3) Accountants: professional accountants may have a professional code of ethics which requires them to be honest, transparent, and accountable in their practices.

4) Teachers: Teachers may also adopt professional codes of conduct to guide their behaviors and relationships with students, including the values of impartiality, integrity and equity.

5) Business Code of Ethics: they spell out the ethical principles that guide managers and employees in their actions, including confidentiality and caring about the needs of customers.

Examples of Ethical Principles

Professional Code of Ethics can have any of the following ethical principles and values:

1) Honesty: being truthful and avoiding deceit or misrepresentation of information.

2) Trustworthiness: ability to build relationships based on trust

3) Loyalty: remaining loyal to your organization

4) Respect: you should respect the rights, views and dignity of other people

5) Doing good and avoiding harm to other people at all times

6) Accountability: being responsible and providing the right information

7) Justice and Fairness: you should be fair and impartial in all your dealings

8) Law abiding: respect the law in everything you do.

9) Responsibility: performing your duties as expected of you

10) Discipline – follow the rules and uphold high moral character.

The Advantages of Professional Code of Ethics

Professional codes of ethics are not always necessary, but companies voluntarily choose to adopt them in order to give themselves an identity and create values that best represent their business practices. Every organization creates a unique code of ethics that focuses on their areas of interest depending on their industry and position in the market.

There are several benefits of professional codes of conduct, including:

1) Enhancing compliance with legal and best business practices

2) Boosting sales through increased customer satisfaction. Customers often value organizations that have good ethics.

3) It promotes organizational culture by spelling out core values and beliefs of the organization

4) Creates a clear vision and mission for the organization

5) Builds good reputation and public image for the organization

6) Promotes cooperation and good working relationships among employees in the workplace

7) Enhances loyalty and commitment of employees and managers to the organization

8) It builds positive relations, moral behaviors and environment of trust

9) Attracts the most talented and qualified employees

10) Enhances professional growth and development of employees

Differences between a Code of Ethics and a Code of Conduct

A professional code of ethics and a code of conduct are always viewed and used interchangeably; rightly so because they both guide behavior among a group of professionals. However, there are specific details that differentiate a code of ethics from a code of conduct.

Generally, professional codes of ethics have a wider scope than codes of conduct. The former covers broader areas of business practice, while the latter focuses on narrow and small business areas.

A code of ethics guides behavior by providing a set of principles and values; but the code of conduct identifies the specific actions that are acceptable in given situations.

For example, a professional code of ethics may specify that employees should be honest in their dealings with employees. A professional code of conduct will suggest that employees should not provide misleading information about the products they are selling when communicating with customers.

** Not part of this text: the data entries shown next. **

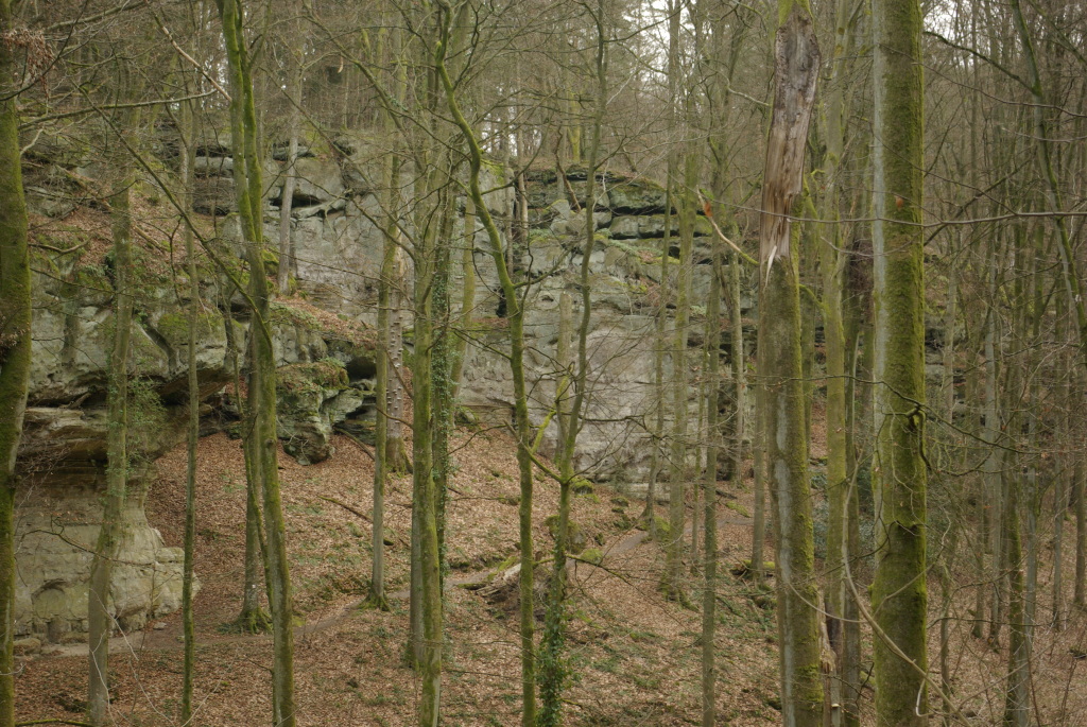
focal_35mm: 82
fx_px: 2493
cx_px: 544
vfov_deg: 16.6
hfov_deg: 24.6
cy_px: 364
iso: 400
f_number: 8
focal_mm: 55
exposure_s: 1/60
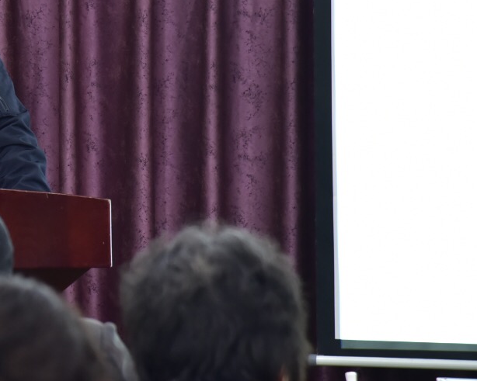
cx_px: -104
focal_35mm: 297
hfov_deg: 6.5
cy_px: 68
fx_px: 4192
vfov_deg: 5.2
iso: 1600
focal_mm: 120
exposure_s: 1/30
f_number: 5.6
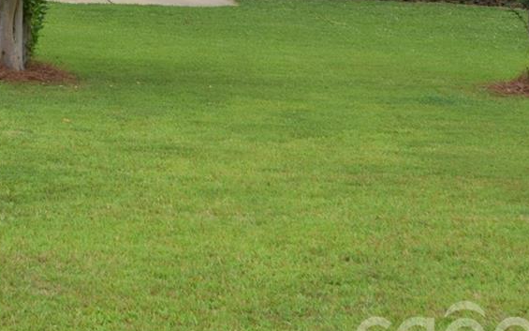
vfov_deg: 9.5
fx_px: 1917
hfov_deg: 15.2
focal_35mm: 133
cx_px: -74
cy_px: -220
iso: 200
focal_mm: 24
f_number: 10
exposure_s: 1/400
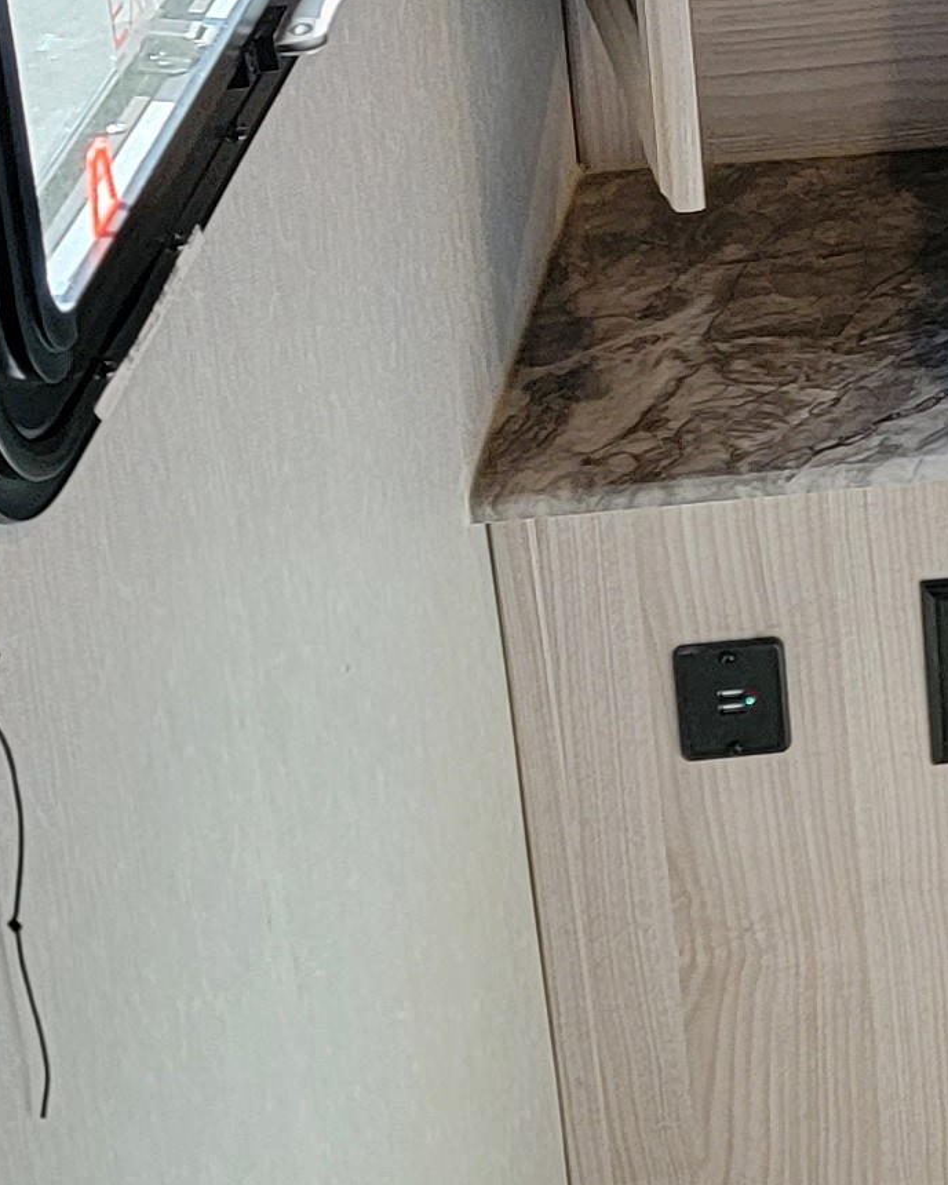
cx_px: 1925
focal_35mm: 109
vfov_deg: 16.6
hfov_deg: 12.4
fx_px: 3823
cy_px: -350
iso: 200
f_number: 1.8
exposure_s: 1/60
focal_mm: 6.7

How to develop an effective professional Code of Ethics

Developing a professional code of ethics requires a well thought-out plan and procedure. You don’t just list several ethical principles or values arbitrarily to come up with a code of ethics. It is important to know the goals and objectives of your organization as well as the expectations of key stakeholders.

Here are a few steps you should take in order to create an effective professional code of ethics:

1) Set your priorities and identify your goals

2) Collect feedback from employees and other stakeholders

3) Select a Code of Ethics Committee to develop and implement the code of ethics

4) Integrate your code of ethics in all departments and communicate effectively to all employees.

5) Implement training programs for everyone to learn the code.